14. A kit for use in the early detection of colorectal cancer, the kit comprising: a collection container for receiving a sample containing rectal mucosal cells obtained through a non-invasive procedure, wherein the collection container is configured to stabilize and store the sample; and at least one reagent that is used in the analysis of polynucleotide expression levels, wherein the polynucleotides are selected from SEQ. ID Nos. 1-16.

15. A kit for use in the detection of colorectal cancer, the kit comprising: a swab sampling and sample transport system for the minimally invasive sampling of rectal mucosal cells, which system is comprised of: a swab configured to sample colonic mucosal cells from the rectum; and a collection container for receiving the swab after the sample has been taken, wherein the collection container is configured to stabilize, extract and store the sample; and at least one reagent that is used in the analysis of polynucleotide expression levels, wherein the polynucleotides are selected from SEQ. ID Nos. 1-16.

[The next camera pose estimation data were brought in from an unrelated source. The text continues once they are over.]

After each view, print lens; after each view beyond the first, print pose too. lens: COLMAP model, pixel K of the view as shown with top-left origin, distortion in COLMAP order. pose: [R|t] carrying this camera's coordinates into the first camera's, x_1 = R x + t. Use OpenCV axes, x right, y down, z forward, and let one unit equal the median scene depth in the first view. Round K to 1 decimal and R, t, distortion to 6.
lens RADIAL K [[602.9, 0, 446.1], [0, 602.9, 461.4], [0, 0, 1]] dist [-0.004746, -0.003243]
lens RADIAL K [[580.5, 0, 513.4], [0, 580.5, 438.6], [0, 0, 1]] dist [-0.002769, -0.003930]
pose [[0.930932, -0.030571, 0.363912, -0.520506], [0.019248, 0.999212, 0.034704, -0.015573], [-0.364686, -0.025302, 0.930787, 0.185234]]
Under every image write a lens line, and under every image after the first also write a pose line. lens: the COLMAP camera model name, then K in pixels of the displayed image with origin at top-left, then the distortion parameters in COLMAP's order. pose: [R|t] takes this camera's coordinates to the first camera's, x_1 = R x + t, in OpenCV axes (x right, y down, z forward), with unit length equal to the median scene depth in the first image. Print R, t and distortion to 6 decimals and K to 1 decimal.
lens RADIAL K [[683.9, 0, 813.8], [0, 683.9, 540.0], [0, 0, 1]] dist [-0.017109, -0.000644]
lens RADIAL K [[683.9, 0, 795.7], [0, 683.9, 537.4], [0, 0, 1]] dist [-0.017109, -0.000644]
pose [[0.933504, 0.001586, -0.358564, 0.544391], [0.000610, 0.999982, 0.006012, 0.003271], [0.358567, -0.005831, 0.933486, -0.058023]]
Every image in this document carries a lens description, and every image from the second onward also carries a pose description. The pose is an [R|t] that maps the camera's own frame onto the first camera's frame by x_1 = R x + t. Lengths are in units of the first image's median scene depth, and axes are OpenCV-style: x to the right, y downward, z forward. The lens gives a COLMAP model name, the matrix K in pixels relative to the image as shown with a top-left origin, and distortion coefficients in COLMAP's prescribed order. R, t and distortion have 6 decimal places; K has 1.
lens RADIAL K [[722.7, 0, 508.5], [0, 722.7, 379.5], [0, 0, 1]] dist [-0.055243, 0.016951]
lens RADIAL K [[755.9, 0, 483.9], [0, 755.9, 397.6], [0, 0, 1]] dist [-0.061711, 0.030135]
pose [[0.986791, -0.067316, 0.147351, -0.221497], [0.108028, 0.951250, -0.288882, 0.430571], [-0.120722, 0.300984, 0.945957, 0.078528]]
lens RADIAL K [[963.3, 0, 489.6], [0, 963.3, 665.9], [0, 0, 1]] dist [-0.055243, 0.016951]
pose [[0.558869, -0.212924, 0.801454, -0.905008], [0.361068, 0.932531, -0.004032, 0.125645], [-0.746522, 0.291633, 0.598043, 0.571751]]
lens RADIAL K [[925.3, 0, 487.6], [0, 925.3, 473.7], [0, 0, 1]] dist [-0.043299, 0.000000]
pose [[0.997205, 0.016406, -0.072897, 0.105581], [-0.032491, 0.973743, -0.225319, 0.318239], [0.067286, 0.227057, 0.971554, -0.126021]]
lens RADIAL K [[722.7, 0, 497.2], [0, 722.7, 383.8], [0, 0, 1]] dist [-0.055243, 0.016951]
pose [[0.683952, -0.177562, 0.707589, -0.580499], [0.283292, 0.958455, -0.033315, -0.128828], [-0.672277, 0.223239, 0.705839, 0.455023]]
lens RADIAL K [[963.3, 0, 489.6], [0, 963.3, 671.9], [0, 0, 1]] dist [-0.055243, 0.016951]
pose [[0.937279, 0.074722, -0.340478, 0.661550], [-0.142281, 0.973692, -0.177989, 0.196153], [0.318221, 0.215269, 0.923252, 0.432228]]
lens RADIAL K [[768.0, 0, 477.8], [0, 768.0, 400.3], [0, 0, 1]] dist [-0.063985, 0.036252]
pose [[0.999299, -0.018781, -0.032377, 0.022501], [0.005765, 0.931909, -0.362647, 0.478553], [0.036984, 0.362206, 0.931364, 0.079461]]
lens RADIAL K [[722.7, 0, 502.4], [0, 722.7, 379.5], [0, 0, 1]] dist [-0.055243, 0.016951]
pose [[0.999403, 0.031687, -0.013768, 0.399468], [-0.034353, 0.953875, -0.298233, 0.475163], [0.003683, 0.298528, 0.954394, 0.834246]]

16. A method for drug screening, the method comprising the following steps: selecting a model biological system for at least one of colorectal cancer, lung cancer, prostate cancer, breast cancers, Alzheimer's and ALS; selecting at least one prospective drug for screening using the suitable model biological system; selecting at least two biomarkers from a panel of biomarkers identified by SEQ. ID 1-32; dosing the model biological system with the at least one prospective drug; and monitoring the response of the at least two biomarkers in the model biological system as a function of the dosing step.

17. The method of claim 16, further comprising: determining the efficacy of the prospective drug based on the monitoring step.